From the line with "Technology | | | |" down to the final line of the records below, retype everything exactly and leave out the rest.

RECORDS FOR THIS TASK Start Marker

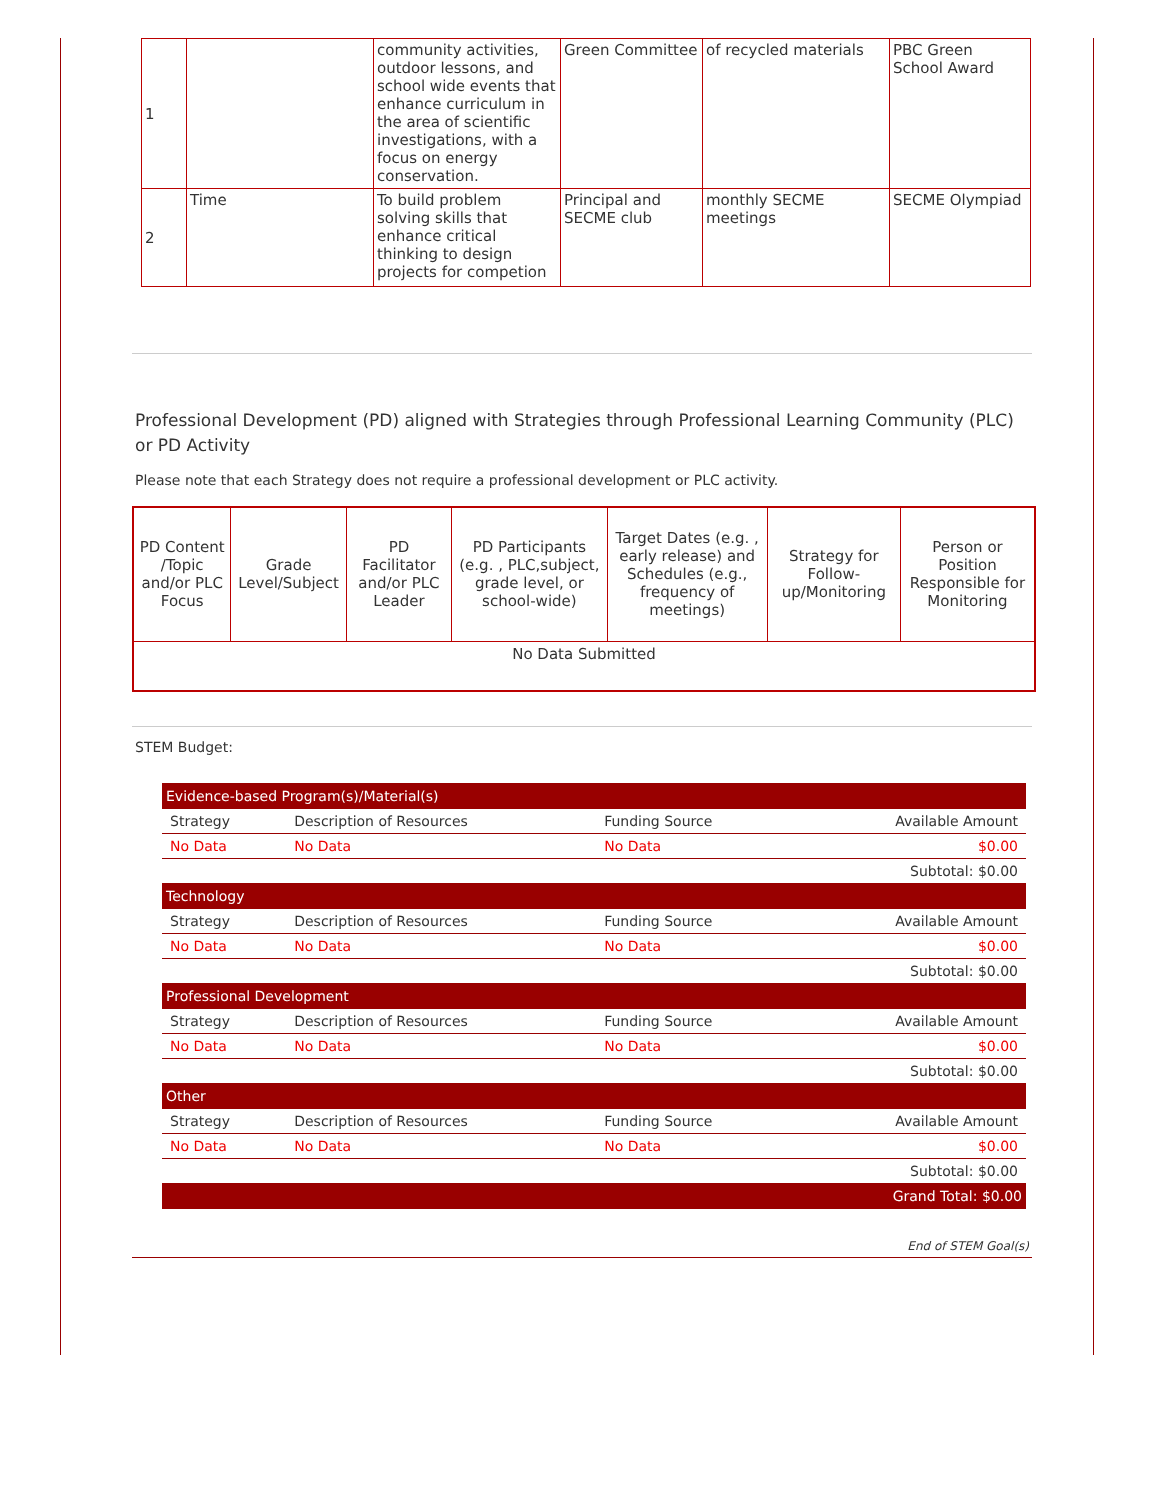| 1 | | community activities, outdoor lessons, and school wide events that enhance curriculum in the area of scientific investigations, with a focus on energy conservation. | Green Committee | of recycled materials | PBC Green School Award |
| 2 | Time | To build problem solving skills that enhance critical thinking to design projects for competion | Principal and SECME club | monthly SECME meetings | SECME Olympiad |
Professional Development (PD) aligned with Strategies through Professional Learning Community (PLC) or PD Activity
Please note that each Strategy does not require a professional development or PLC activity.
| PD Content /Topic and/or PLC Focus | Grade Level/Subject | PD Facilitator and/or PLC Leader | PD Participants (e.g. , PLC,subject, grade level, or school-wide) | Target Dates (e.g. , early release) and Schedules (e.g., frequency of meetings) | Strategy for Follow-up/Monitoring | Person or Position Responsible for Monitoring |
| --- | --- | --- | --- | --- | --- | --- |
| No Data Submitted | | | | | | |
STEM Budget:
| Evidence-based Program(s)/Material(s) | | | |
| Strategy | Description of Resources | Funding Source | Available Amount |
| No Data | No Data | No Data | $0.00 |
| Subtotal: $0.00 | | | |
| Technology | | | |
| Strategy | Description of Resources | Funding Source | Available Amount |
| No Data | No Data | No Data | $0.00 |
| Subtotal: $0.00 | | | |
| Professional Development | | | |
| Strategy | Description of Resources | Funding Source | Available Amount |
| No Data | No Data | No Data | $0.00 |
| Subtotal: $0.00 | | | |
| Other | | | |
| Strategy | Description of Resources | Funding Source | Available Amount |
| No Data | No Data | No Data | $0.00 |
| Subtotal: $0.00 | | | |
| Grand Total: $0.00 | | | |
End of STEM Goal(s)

RECORDS FOR THIS TASK End Marker

RESPONSE BOX
| Technology | | | |
| Strategy | Description of Resources | Funding Source | Available Amount |
| No Data | No Data | No Data | $0.00 |
| Subtotal: $0.00 | | | |
| Professional Development | | | |
| Strategy | Description of Resources | Funding Source | Available Amount |
| No Data | No Data | No Data | $0.00 |
| Subtotal: $0.00 | | | |
| Other | | | |
| Strategy | Description of Resources | Funding Source | Available Amount |
| No Data | No Data | No Data | $0.00 |
| Subtotal: $0.00 | | | |
| Grand Total: $0.00 | | | |
End of STEM Goal(s)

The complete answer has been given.